Achtsamkeit heisst, in der Gegenwart fokussiert zu sein und Neuigkeiten um sich herum wahrzunehmen. Es gibt immer Veränderungen, wir müssen sie nur wahrnehmen. Wir können dabei auch Routinearbeiten verrichten, aber sie sollten uns nur ein Erfahrungsfeld für unser Engagement bieten und uns nicht überwältigen. 

Unachtsamkeit heisst, dass die Vergangenheit die Gegenwart überlagert. Wir sind dann auch einseitig und nicht auf unser Umfeld bezogen. Es ist ein Auto-Piloten-Modus.   
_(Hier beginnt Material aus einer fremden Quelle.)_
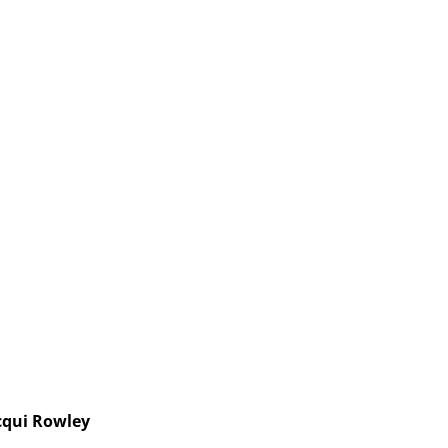
cqui Rowley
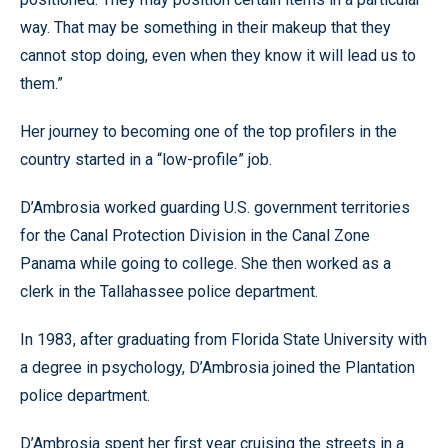
way. That may be something in their makeup that they
cannot stop doing, even when they know it will lead us to
them.”
Her journey to becoming one of the top profilers in the
country started in a “low-profile” job.
D’Ambrosia worked guarding U.S. government territories
for the Canal Protection Division in the Canal Zone
Panama while going to college. She then worked as a
clerk in the Tallahassee police department.
In 1983, after graduating from Florida State University with
a degree in psychology, D’Ambrosia joined the Plantation
police department.
D’Ambrosia spent her first year cruising the streets in a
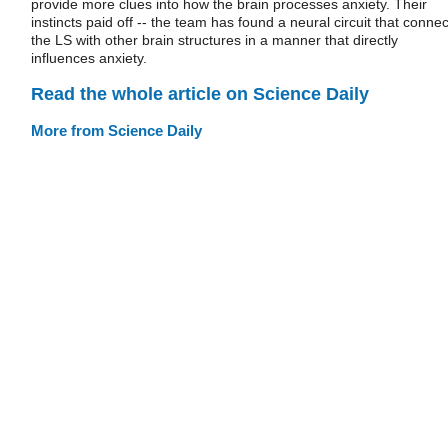
provide more clues into how the brain processes anxiety. Their
instincts paid off -- the team has found a neural circuit that connec
the LS with other brain structures in a manner that directly
influences anxiety.
Read the whole article on Science Daily
More from Science Daily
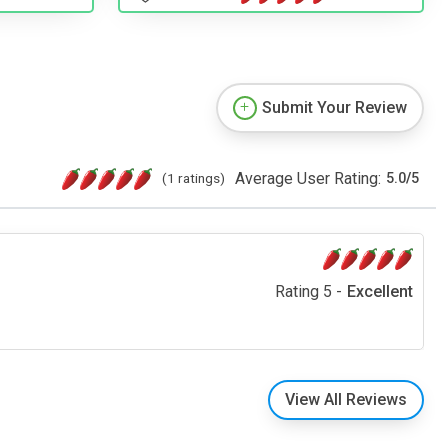
Submit Your Review
Average User Rating:
(1 ratings)
5.0
/
5
Rating 5 -
Excellent
View All Reviews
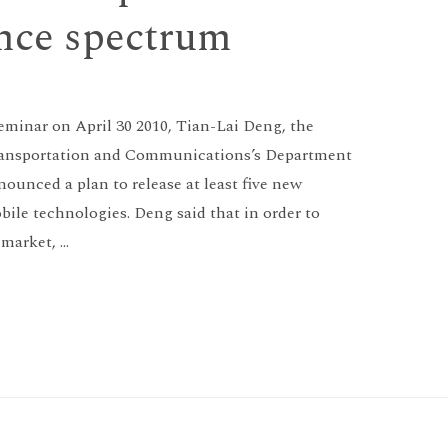
ence spectrum
seminar on April 30 2010, Tian-Lai Deng, the
 Transportation and Communications’s Department
unced a plan to release at least five new
bile technologies. Deng said that in order to
market, …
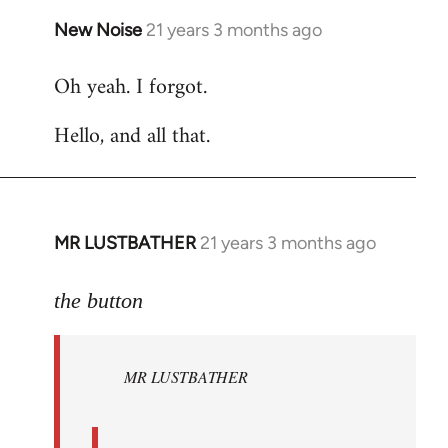
New Noise
21 years 3 months ago
In
reply
Oh yeah. I forgot.
to
Welcome
Hello, and all that.
by
libcom.org
MR LUSTBATHER
21 years 3 months ago
In
reply
to
the button
Welcome
by
MR LUSTBATHER
libcom.org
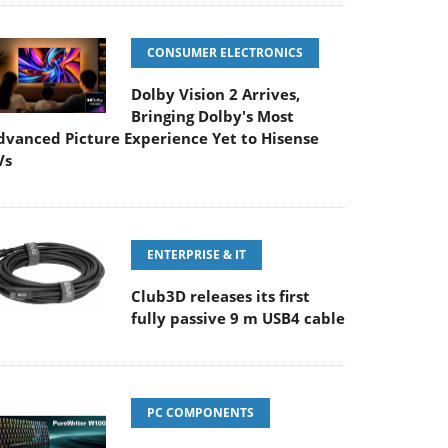
CONSUMER ELECTRONICS
Dolby Vision 2 Arrives,
Bringing Dolby's Most
dvanced Picture Experience Yet to Hisense
Vs
ENTERPRISE & IT
Club3D releases its first
fully passive 9 m USB4 cable
PC COMPONENTS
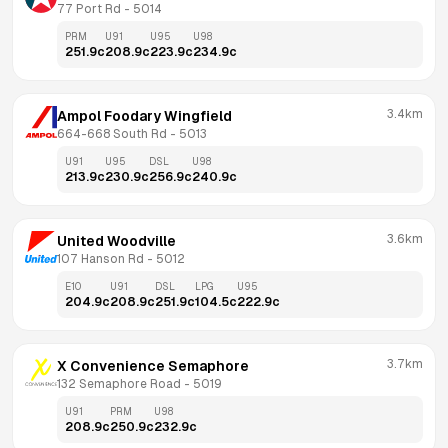
77 Port Rd
 - 
5014
PRM
U91
U95
U98
251.9
c
208.9
c
223.9
c
234.9
c
3.4km
Ampol Foodary Wingfield
664-668 South Rd
 - 
5013
U91
U95
DSL
U98
213.9
c
230.9
c
256.9
c
240.9
c
3.6km
United Woodville
107 Hanson Rd
 - 
5012
E10
U91
DSL
LPG
U95
204.9
c
208.9
c
251.9
c
104.5
c
222.9
c
3.7km
X Convenience Semaphore
132 Semaphore Road
 - 
5019
U91
PRM
U98
208.9
c
250.9
c
232.9
c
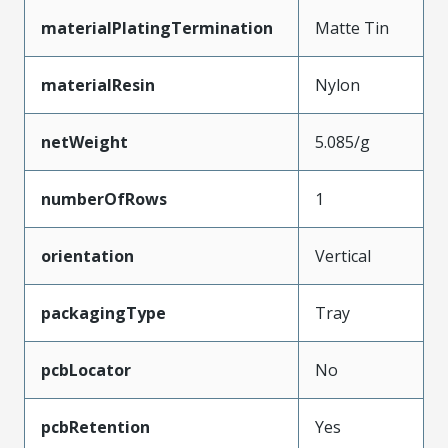
materialPlatingTermination
Matte Tin
materialResin
Nylon
netWeight
5.085/g
numberOfRows
1
orientation
Vertical
packagingType
Tray
pcbLocator
No
pcbRetention
Yes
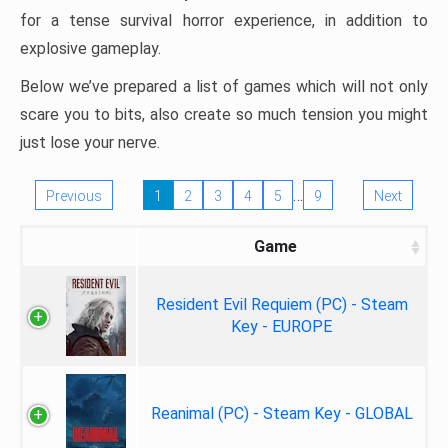
for a tense survival horror experience, in addition to
explosive gameplay.
Below we’ve prepared a list of games which will not only
scare you to bits, also create so much tension you might
just lose your nerve.
…
Previous
1
2
3
4
5
9
Next
Game
Resident Evil Requiem (PC) - Steam
Key - EUROPE
Reanimal (PC) - Steam Key - GLOBAL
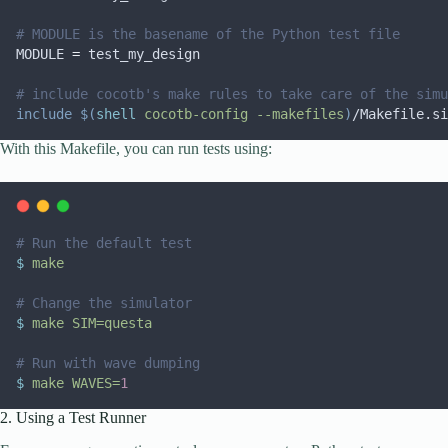
# MODULE is the basename of the Python test file
MODULE
=
 test_my_design
# include cocotb's make rules to take care of the simu
include
$(
shell
 cocotb-config --makefiles
)
/Makefile.si
With this Makefile, you can run tests using:
# Run the default test
$
make
# Change the simulator
$
make
SIM=questa
# Run with wave dumping
$
make
WAVES=
1
2. Using a Test Runner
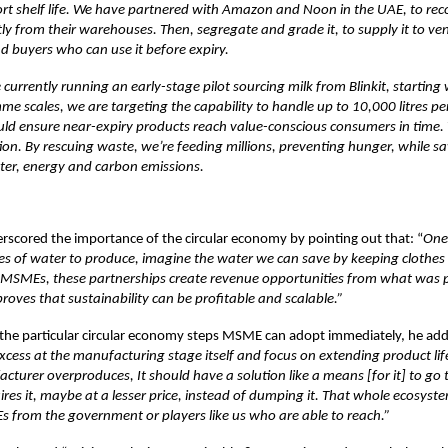
rt shelf life. We have partnered with Amazon and Noon in the UAE, to reco
tly from their warehouses. Then, segregate and grade it, to supply it to ve
d buyers who can use it before expiry.
 currently running an early-stage pilot sourcing milk from Blinkit, starting w
e scales, we are targeting the capability to handle up to 10,000 litres per 
ld ensure near-expiry products reach value-conscious consumers in time. Th
on. By rescuing waste, we’re feeding millions, preventing hunger, while sa
er, energy and carbon emissions.
rscored the importance of the circular economy by pointing out that: “
One 
res of water to produce, imagine the water we can save by keeping clothes
or MSMEs, these partnerships create revenue opportunities from what was 
proves that sustainability can be profitable and scalable.”
the particular circular economy steps MSME can adopt immediately, he ad
xcess at the manufacturing stage itself and focus on extending product lif
acturer overproduces, It should have a solution like a means [for it] to g
ires it, maybe at a lesser price, instead of dumping it. That whole ecosyst
 from the government or players like us who are able to reach.”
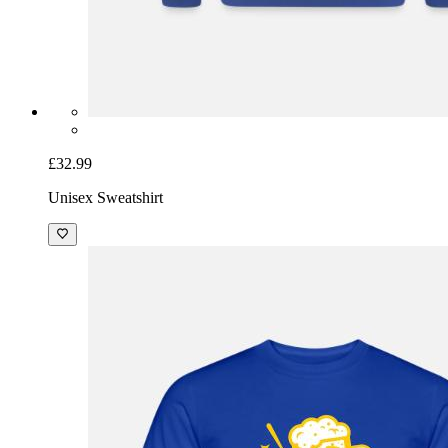
£32.99
Unisex Sweatshirt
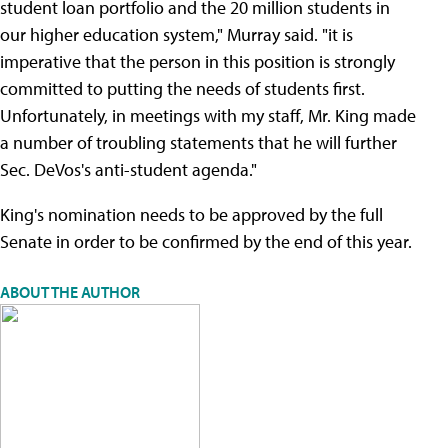
student loan portfolio and the 20 million students in
our higher education system," Murray said. "it is
imperative that the person in this position is strongly
committed to putting the needs of students first.
Unfortunately, in meetings with my staff, Mr. King made
a number of troubling statements that he will further
Sec. DeVos's anti-student agenda."
King's nomination needs to be approved by the full
Senate in order to be confirmed by the end of this year.
ABOUT THE AUTHOR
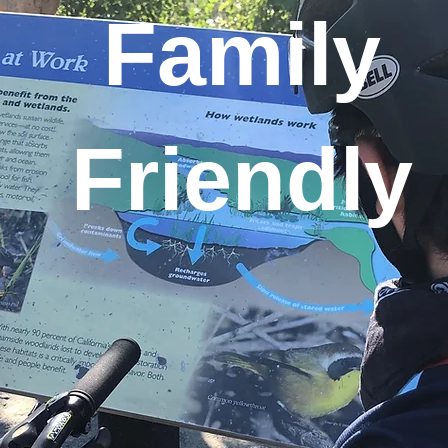
Family
Friendly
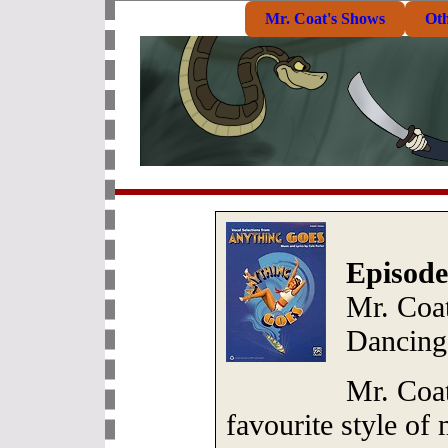
Mr. Coat's Shows
Ot
Episode
Mr. Coat
Dancing
Mr. Coat
favourite style of 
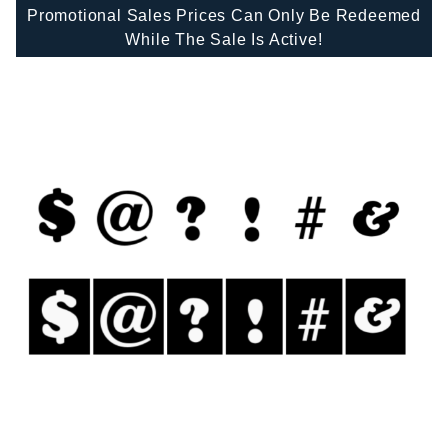
Promotional Sales Prices Can Only Be Redeemed
While The Sale Is Active!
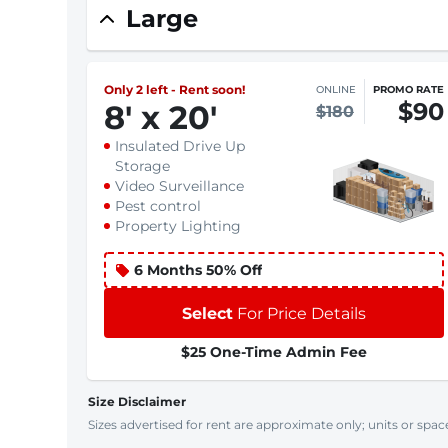
Large
Only 2 left - Rent soon!
ONLINE
PROMO RATE
$90
8
'
x 20
'
$180
Insulated Drive Up
Storage
Video Surveillance
Pest control
Property Lighting
6 Months 50% Off
Select
For Price Details
$25 One-Time Admin Fee
Size Disclaimer
Sizes advertised for rent are approximate only; units or space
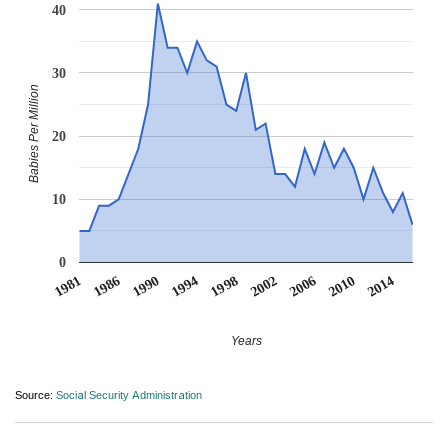
40
30
Babies Per Million
20
10
0
1986
2014
2002
1990
2006
1994
1981
2010
1998
Years
Source:
Social Security Administration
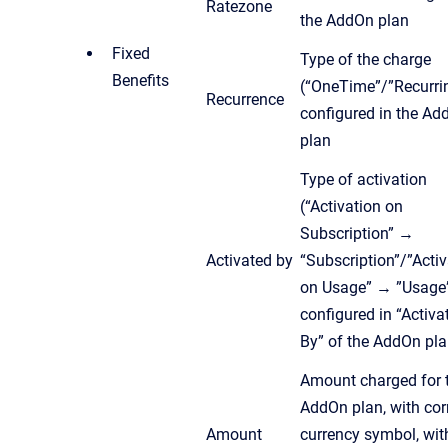
Ratezone
the AddOn plan
Fixed
Type of the charge
Benefits
(“OneTime”/”Recurri
Recurrence
configured in the Ad
plan
Type of activation
(“Activation on
Subscription” →
Activated by
“Subscription”/”Activ
on Usage” → ”Usage”
configured in “Activa
By” of the AddOn pl
Amount charged for 
AddOn plan, with cor
Amount
currency symbol, wit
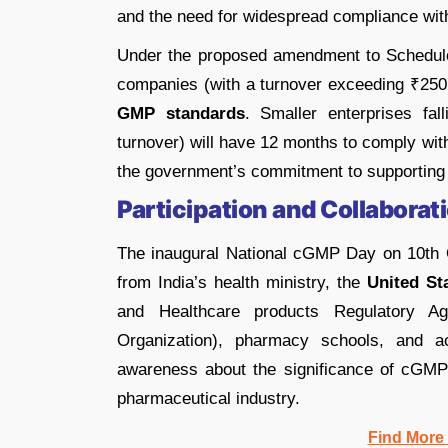
and the need for widespread compliance wi
Under the proposed amendment to Schedule
companies (with a turnover exceeding ₹250
GMP standards
. Smaller enterprises f
turnover) will have 12 months to comply with
the government’s commitment to supporting t
Participation and Collaborat
The inaugural National cGMP Day on 10th Oc
from India’s health ministry, the
United St
and Healthcare products Regulatory A
Organization), pharmacy schools, and ac
awareness about the significance of cGMP g
pharmaceutical industry.
Find More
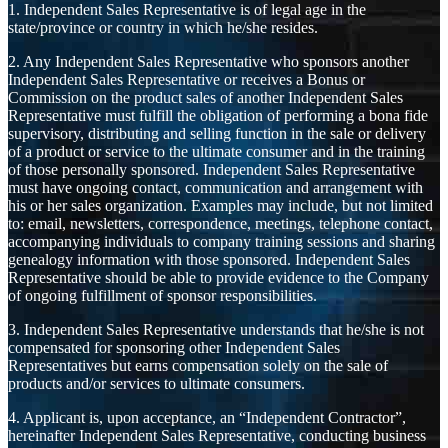
1. Independent Sales Representative is of legal age in the
state/province or country in which he/she resides.
2. Any Independent Sales Representative who sponsors another
Independent Sales Representative or receives a Bonus or
Commission on the product sales of another Independent Sales
Representative must fulfill the obligation of performing a bona fide
supervisory, distributing and selling function in the sale or delivery
of a product or service to the ultimate consumer and in the training
of those personally sponsored. Independent Sales Representative
must have ongoing contact, communication and arrangement with
his or her sales organization. Examples may include, but not limited
to: email, newsletters, correspondence, meetings, telephone contact,
accompanying individuals to company training sessions and sharing
genealogy information with those sponsored. Independent Sales
Representative should be able to provide evidence to the Company
of ongoing fulfillment of sponsor responsibilities.
3. Independent Sales Representative understands that he/she is not
compensated for sponsoring other Independent Sales
Representatives but earns compensation solely on the sale of
products and/or services to ultimate consumers.
4. Applicant is, upon acceptance, an “Independent Contractor”,
hereinafter Independent Sales Representative, conducting business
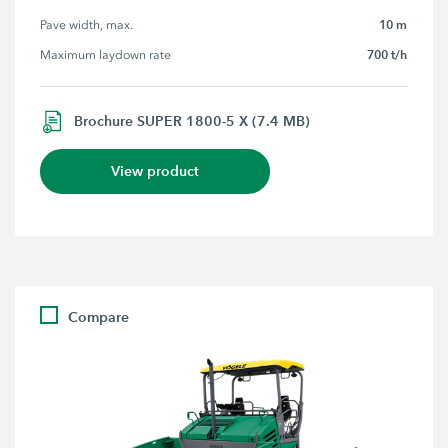
10 m
Pave width, max.
700 t/h
Maximum laydown rate
Brochure SUPER 1800-5 X (7.4 MB)
View product
Compare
Die Psychologie der Möglichkeiten beschäftigt sich mit diesen Phänomenen und fokussiert auf das, was sein kann, und nicht auf das, was ist. Es ist wichtig, dass wir uns nicht zu stark limitieren lassen, zum Beispiel von der Wissenschaft. Sie kann nur Aussagen machen über Wahrscheinlichkeiten, darüber, was bereits bekannt ist, aber wenn wir etwas nicht ausprobieren, können wir diese Limitierungen nicht überwinden. Vieles, was wir denken, ist nur ein Teil dessen, was möglich ist.  

Im gesundheitsbereich sind chronische Krankeiten unter diesem Aspekt interessant, weil eigentlich alles sich ständig verändert. Beispielsweise Asthma: Das Konzept der Achtsamkeit bedeutet hier, wahrzunehmen, wann Symptome sich verschimmern und was das für mein Verhalten bedeuten kann. Wir haben oft den Fokus viel zu stark auf dem Krankhaften: Jemand zum Beispiel mit einer Dyslexie, einer Leseschwäche, versteht oft 98% vom Inhalt eines Textes, warum sollen wir auf die 2% fokussieren? 

Gesundheit bedeutet mehr als die Abwesenheit von Krankheit und unsere Glaubensvorstellungen und Denkweise sind oft die unnötige Begrenzung des Möglichen. Dabei empfiehlt Langer, die Trennung von Körper und Geist aufzugeben und die beiden Aspekte als stark verbunden zu betrachten. Dazu gibt es einige Studien: 

Counterclockise-Studie von 1979: Die Studie wurde mit acht 80-jährigen durchgeführt und einer Vergleichsgruppe. Viele dieser Betagten werden heute überbehütet, was zu einer „Entfähigung“ anstatt einer Befähigung führt. Die Versuchspersonen wurden für eine Woche in ein Umfeld gebracht, wo alles aussah wie vor zwanzig Jahren: Die Zeitschriften, die Filme, die Hauseinrichtung… Die Unterschiede vorher und nach dieser einen Woche waren signifikant (vergleiche auch Artikel zum Thema: So drastisch verändern Gefühle die Alterung): 

  • grössere Beweglichkeit
  • weniger Arthritis
  • bessere Geschicklichkeit
  • besseres Sehvermögen und Hörfähigkeit
  • bessere Kraft
  • bessere Intelligenz
  • Gewichtsregulation
  • jüngeres Aussehen

Es ist interessant, wieweit unsere Vorstellung unsere Gesundheit beeinflussen kann. Wir wissen, dass Flugzeugkapitäne ein gutes Sehvermögen haben müssen. Wie ist es möglich, dass, wenn wir Menschen als Flugzeugkapitäne verkeiden und in einen Flugsimulator setzen, sie plötzlich Dinge lesen können, die sie vorher nicht lesen konnten? 

Um die Kraft der Achtsamkeit leben zu können, sollten wir lernen, Veränderung zuzulassen und nicht, sie ängstlich zu vermeiden. Und wir sollten uns bewusst sein, dass vieles zunächst im Kopf geschieht. 

Hier der Vortrag auf englisch: 

 In der Psychoneuroimmunologie lehrt man diese Zusammenhänge, die dazu führen, dass wir seelisch ein harmonischeres Leben führen sollten.